Exercise goal: Repeat the data exactly as given below, dropping every picture.
++++ Record set
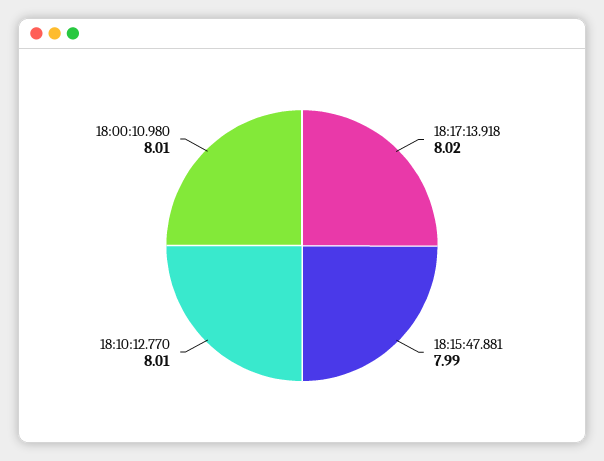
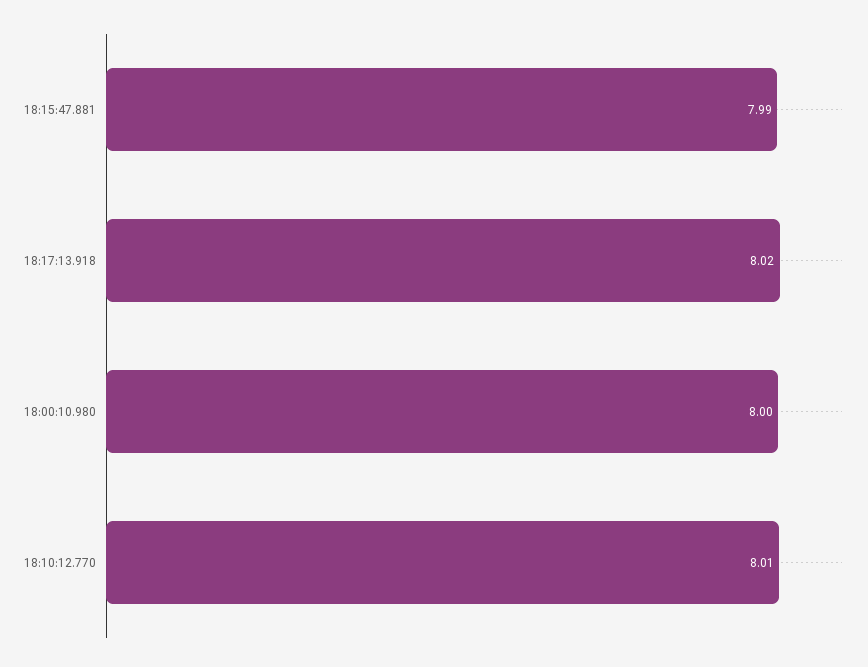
  {
    "18:17:13.918": 8.02,
    "18:15:47.881": 7.99,
    "18:10:12.770": 8.01,
-   "18:00:10.980": 8.01
+   "18:00:10.980": 8
  }

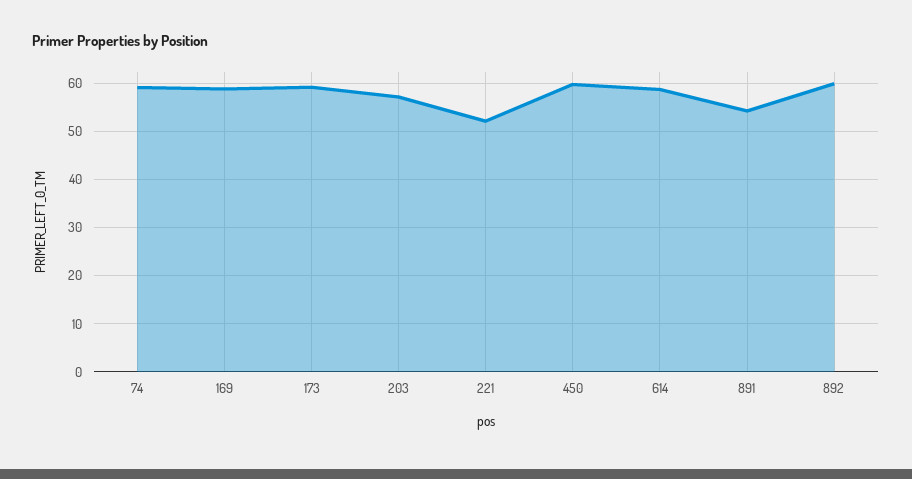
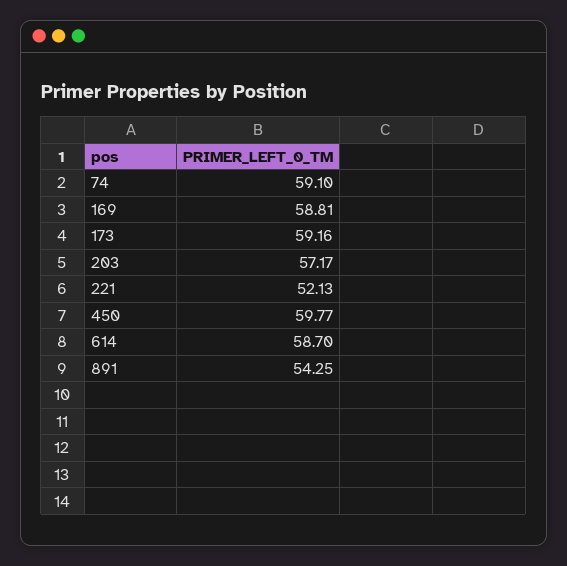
  {
    "74": 59.1,
    "169": 58.81,
    "173": 59.16,
    "203": 57.17,
    "221": 52.13,
    "450": 59.77,
    "614": 58.7,
-   "891": 54.25,
+   "891": 54.25
-   "892": 60
  }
++++++++
Result of the task:
  {
    "18:17:13.918": 8.02,
    "18:15:47.881": 7.99,
    "18:10:12.770": 8.01,
-   "18:00:10.980": 8.01
+   "18:00:10.980": 8
  }

  {
    "74": 59.1,
    "169": 58.81,
    "173": 59.16,
    "203": 57.17,
    "221": 52.13,
    "450": 59.77,
    "614": 58.7,
-   "891": 54.25,
+   "891": 54.25
-   "892": 60
  }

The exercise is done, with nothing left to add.